Emefiele stated that the CBN is a development finance-oriented institution that needs to deploy intervention to achieve the bank’s objectives. He said, “We reiterate the fact that the CBN remains a development finance-oriented central bank and it is normal for an emerging market, a good developing economy to deploy the development finance tools through intervention to support the growth of the economy. I think it is just reasonable that the CBN steps in to support the fiscal to fill that space not through grants but through loans to smallholder farmers, SMEIS and to wake up our manufacturing industries who are dead.”
He argued that the IMF will agree that the over N300billion disbursed to over one million homes helped to catalyse consumption expenditure that has helped Nigeria to return positive in GDP even though GDP is still fragile.
“IMF knows that even our intervention to manufacturing is helping and we have facts to show so,” he added.
What you should know
- Despite rising inflationary pressures in the country, the Monetary Policy Committee agreed to maintain all monetary parameters steady, keeping the benchmark interest rate at 11.5%.
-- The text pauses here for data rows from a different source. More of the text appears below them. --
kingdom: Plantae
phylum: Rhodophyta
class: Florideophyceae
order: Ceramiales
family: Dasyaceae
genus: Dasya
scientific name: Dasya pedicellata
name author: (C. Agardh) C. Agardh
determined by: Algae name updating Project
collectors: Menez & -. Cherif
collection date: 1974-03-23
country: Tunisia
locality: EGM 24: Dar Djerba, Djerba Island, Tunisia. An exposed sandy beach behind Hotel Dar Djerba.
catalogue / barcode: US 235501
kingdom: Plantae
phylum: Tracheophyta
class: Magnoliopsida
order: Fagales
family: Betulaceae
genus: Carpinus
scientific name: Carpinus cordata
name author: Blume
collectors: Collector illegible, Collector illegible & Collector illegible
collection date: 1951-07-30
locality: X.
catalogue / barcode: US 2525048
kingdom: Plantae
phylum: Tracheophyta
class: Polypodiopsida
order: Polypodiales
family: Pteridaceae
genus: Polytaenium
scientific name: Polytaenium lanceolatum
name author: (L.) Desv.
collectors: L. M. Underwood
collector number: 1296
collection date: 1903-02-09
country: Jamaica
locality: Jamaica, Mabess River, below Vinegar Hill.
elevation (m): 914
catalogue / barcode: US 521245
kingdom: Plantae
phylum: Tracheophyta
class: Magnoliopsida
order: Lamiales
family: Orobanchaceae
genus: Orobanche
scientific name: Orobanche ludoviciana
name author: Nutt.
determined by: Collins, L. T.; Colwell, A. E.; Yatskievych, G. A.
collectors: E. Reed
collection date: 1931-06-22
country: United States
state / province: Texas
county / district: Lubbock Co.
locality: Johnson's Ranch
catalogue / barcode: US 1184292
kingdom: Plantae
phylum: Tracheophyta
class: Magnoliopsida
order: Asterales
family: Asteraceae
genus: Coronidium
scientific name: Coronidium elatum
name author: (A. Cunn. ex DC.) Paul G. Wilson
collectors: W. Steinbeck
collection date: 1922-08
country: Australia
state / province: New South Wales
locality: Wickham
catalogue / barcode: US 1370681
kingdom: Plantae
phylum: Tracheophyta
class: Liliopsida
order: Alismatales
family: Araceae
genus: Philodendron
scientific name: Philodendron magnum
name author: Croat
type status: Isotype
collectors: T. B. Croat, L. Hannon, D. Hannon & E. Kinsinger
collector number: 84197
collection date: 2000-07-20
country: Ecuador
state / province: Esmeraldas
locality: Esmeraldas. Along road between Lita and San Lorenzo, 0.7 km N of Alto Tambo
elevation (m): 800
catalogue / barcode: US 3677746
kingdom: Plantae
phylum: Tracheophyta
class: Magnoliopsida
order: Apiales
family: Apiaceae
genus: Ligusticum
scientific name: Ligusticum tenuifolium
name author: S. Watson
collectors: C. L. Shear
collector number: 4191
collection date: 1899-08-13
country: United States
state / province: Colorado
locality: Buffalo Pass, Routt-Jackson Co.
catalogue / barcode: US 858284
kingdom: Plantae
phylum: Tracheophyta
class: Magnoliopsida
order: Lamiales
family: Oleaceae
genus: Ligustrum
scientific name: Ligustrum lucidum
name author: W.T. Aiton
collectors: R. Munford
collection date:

- When asked about the Central Bank’s view for the global economy, Governor Godwin Emefiele said that inflation is projected to rise as a result of rising oil costs, and that it can only be contained if the Russia-Ukraine conflict is resolved as soon as feasible.
- However, the MPC voted unanimously to keep rates unchanged, believing that tightening the interest rate at this time would be counterproductive for the country’s economy, given the global economic uncertainties caused by the Russia-Ukraine standoff.